Beijing has filed a claim to about 85 percent of the South China Sea before the United Nations in 2009 and the presence of its coast guard vessels "anywhere within the nine-dash line is to enforce their claim," said Carpio.
"China is now patrolling our territorial sea, which should never happen because we have sovereignty over that...Because China is claiming that, we should not allow it to patrol because if we allow China to patrol, they will later on say ‘You already agreed that we own this because we are patrolling it now,'" he told ANC's Headstart.
"We should be very careful in allowing anything that China will interpret later as acquiescence to their claim," he added.

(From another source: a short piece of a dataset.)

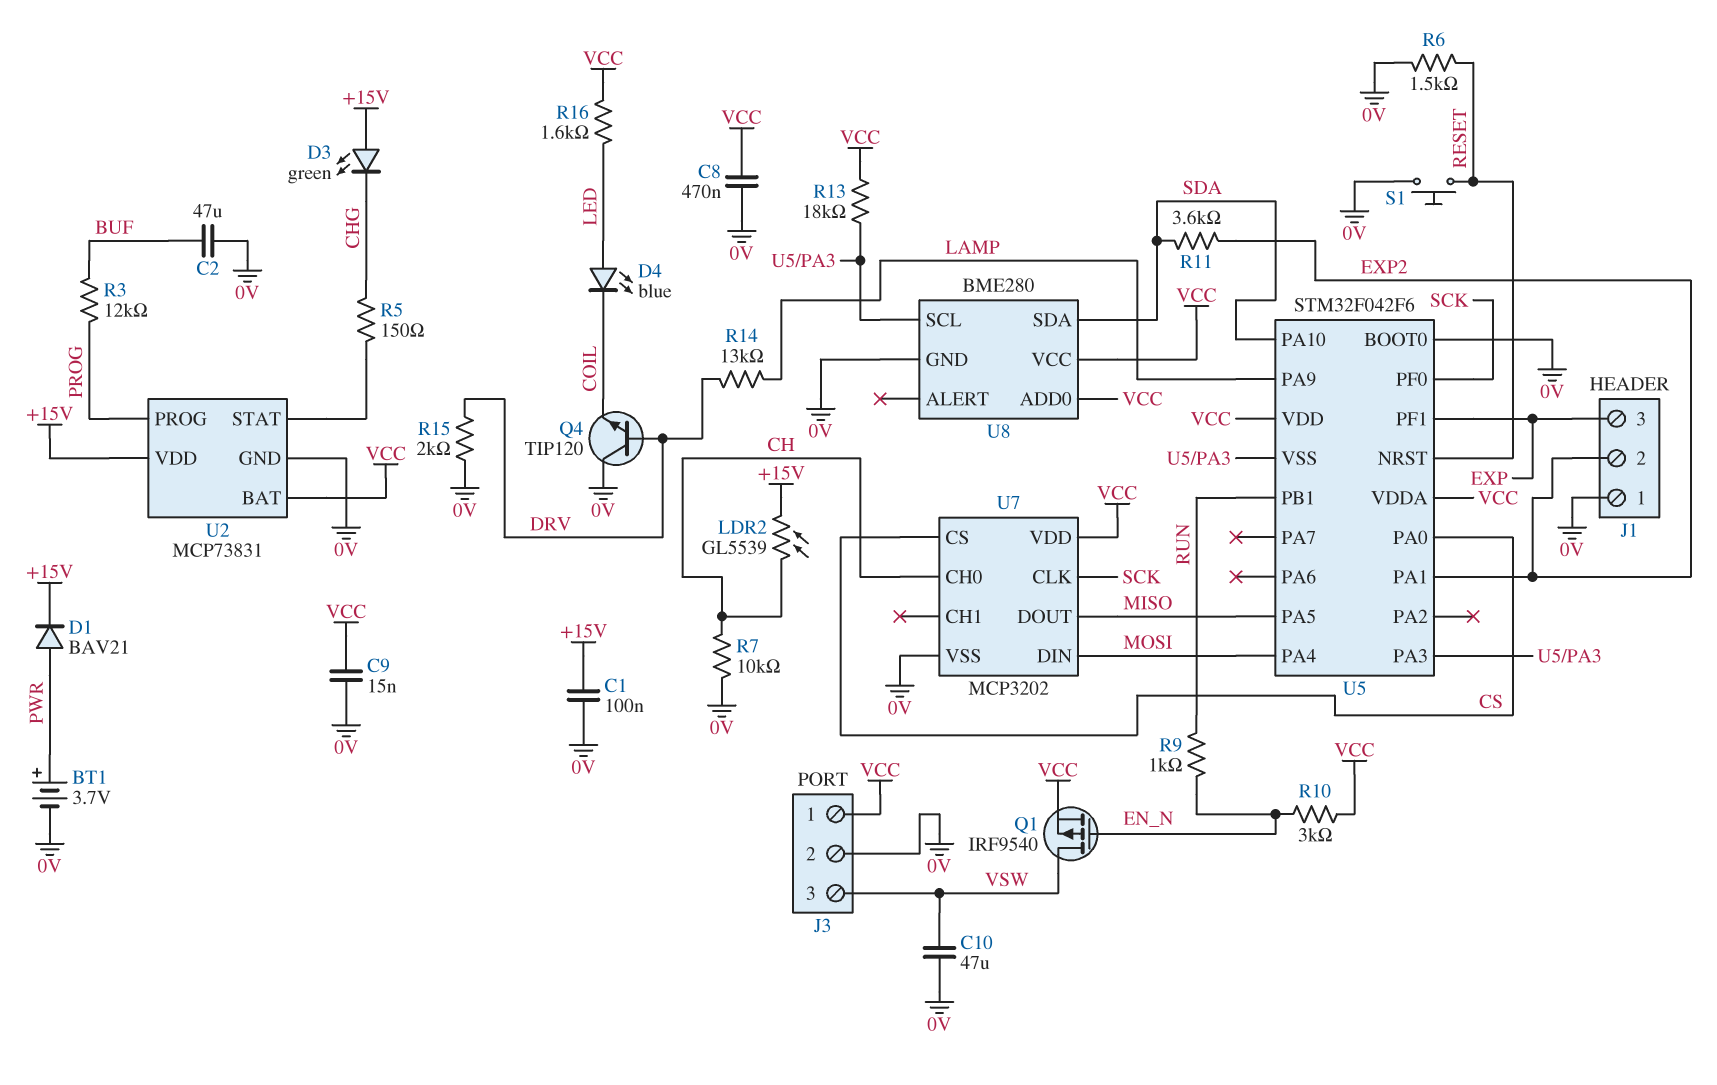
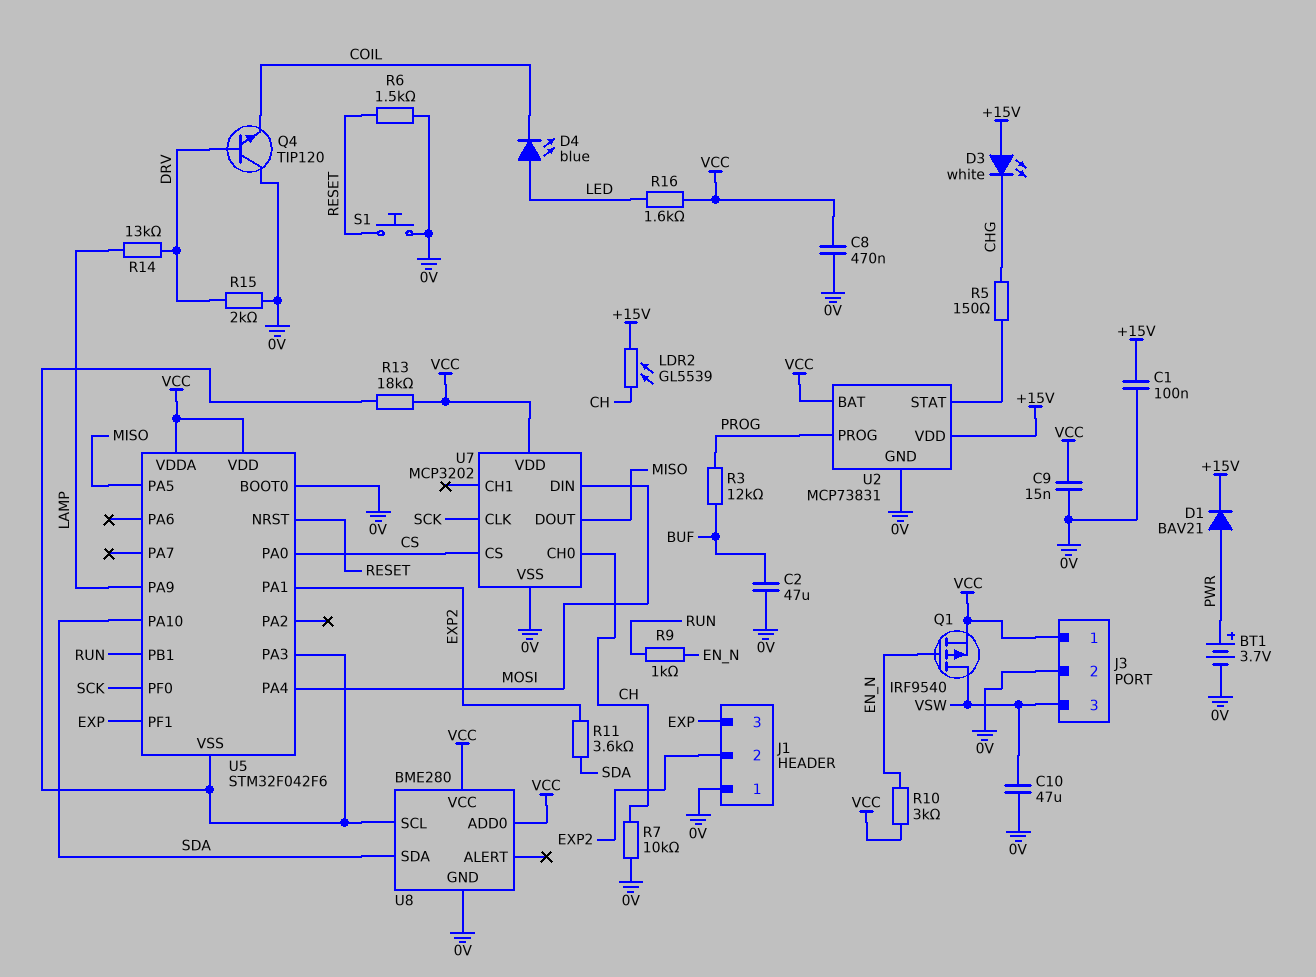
D3: LED green (A +15V, K CHG) -> LED white (A +15V, K CHG)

Sandy Cay, located some 2 miles off Philippine-controlled Pag-asa Island (Thitu Island), has become a "territory" which is entitled to 12 nautical miles of territorial sea, Carpio said.
If China controls and has sovereignty over Sandy Cay, he said the Philippines would lose 1/3 of its territorial sea in Pag-asa, which is estimated to be 51,000 hectares big or about 3 times the size of Quezon City.
"If China controls Sandy Cay, their presence in Subi Reef will be legitimized," he said, referring to one of the islands where China has built military bases.
Magdalo Rep. Gary Alejano earlier this month claimed President Rodrigo Duterte ordered the Armed Forces of the Philippines (AFP) to stop the patrols in the West Philippine Sea. Military and government officials denied this.
Last year, Duterte said he would not confront China over the reported presence of its ships in Sandy Cay after he was given assurances by Ambassador Zhao Jianhua and the Chinese Foreign Ministry that Beijing has no plans to occupy or build structures over the sandbar.